Jason O'Connell, Kate McCluggage. Photo: Jeremy Daniel.
The play’s quirky style is very much in the absurdist mode then very much in fashion (and still running rampant, as per such recent examples as The Hollower), providing just enough realism to make its more off-the-wall, even fantastical incursions palatable. These latter include, for example, scenes during which the eponymous Wanda June (Charlotte Wise), a child who was killed by an ice cream truck, tells us how nice it is in heaven, or one in which the cast dons straw hats and sings an old vaudeville number in barbershop harmony.
Jason O'Connell. Photo: Jeremy Daniel.
The weirdly angled Ryan apartment (designed by Brittany Vasta) itself, with its big game trophy heads mounted on a wall, combines realism and fantasy, including a doorbell that growls like a jungle animal rather than ringing. Jungle sounds, both those created by sound designer Mark Van Hare, and those by the actors themselves, are an integral part of the show. 
Kate McCluggage, Charlotte Wise, Jason O'Connell. Photo: Jeremy Daniel.
Unfortunately, and I know I’m an outlier here, this Wheelhouse Theater Company production is overacted, under-funny, and ineffectually directed. The original’s three acts are compressed into two, running a talkatively dreary two hours and 40 minutes. Director Jeff Wise isn’t able to locate the correct pace, leading to a lugubrious lack of tension. He also fails to create a world in which we can accept the plausibility of these offbeat characters and a sense of their commitment to one another.  
Charlotte Wise, Craig Wesley Divino.

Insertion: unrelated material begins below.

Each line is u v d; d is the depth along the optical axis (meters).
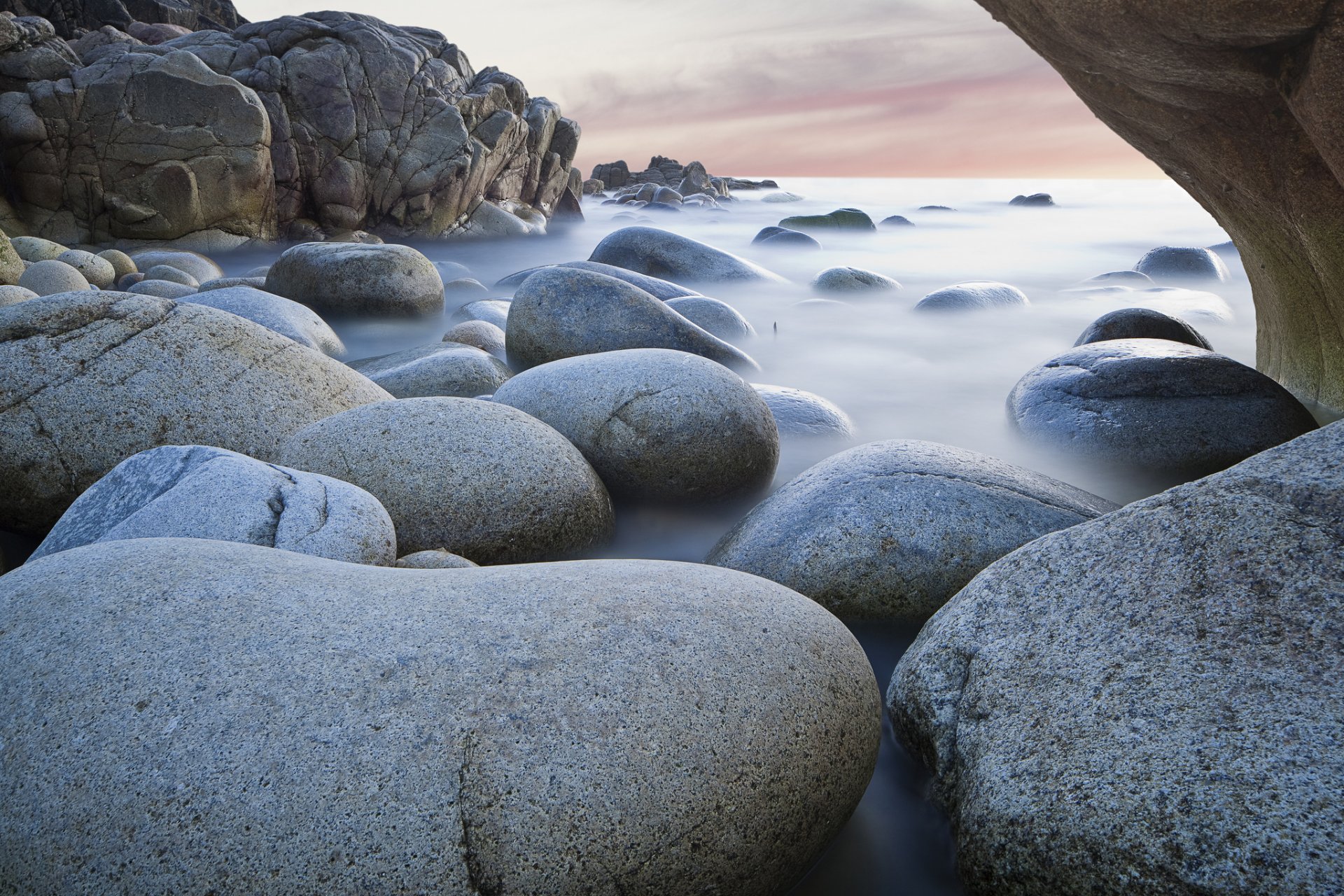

Photo: Jeremy Daniel.
The play’s peculiar style requires actors who can walk the tightrope of making their characters fundamentally believable even when what they say and do is unbelievable; sometimes this demands that they convey ever-so-subtle nuances that hint at their complicity in behavior they acknowledge is silly but necessary to get a point across. What we get, instead, is a lot of mugging directed at the audience, essentially asking it to agree with whatever someone on stage is saying.
Jason O'Connell, Kate McCluggage, Matt Harrington. Photo: Jeremy Daniel.
The kid actors are fine, but, of the adults, only the tall, slender MacCluggage (who doubles as one of Ryan’s late wives, originally covered by a separate actress), finds the right tonal balance between seriousness and farce, sincerity and wit. On the other hand, O’Connell (who also plays a dead Nazi, another role originally played by a different actor) makes the gum-chewing, chauvinistic, misogynistic Ryan so cartoonishly aggressive and obnoxiously apelike (he prefers a partial crouch to standing straight), it’s incomprehensible how anyone, even in the play’s bizarro world, much less the paying audience, wouldn’t do everything in their power to climb the nearest tree.
Finn Faulconer, Kate McCluggage, Jason O'Connell. Photo: Jeremy Daniel.
Yes, the audience chuckled now and then (I even felt spittle from one big laugh fall from behind on my pate), and, yes, there are those mostly positive reviews. Personally, though, I’m afraid I won’t be bringing presents to celebrate Happy Birthday, Wanda June.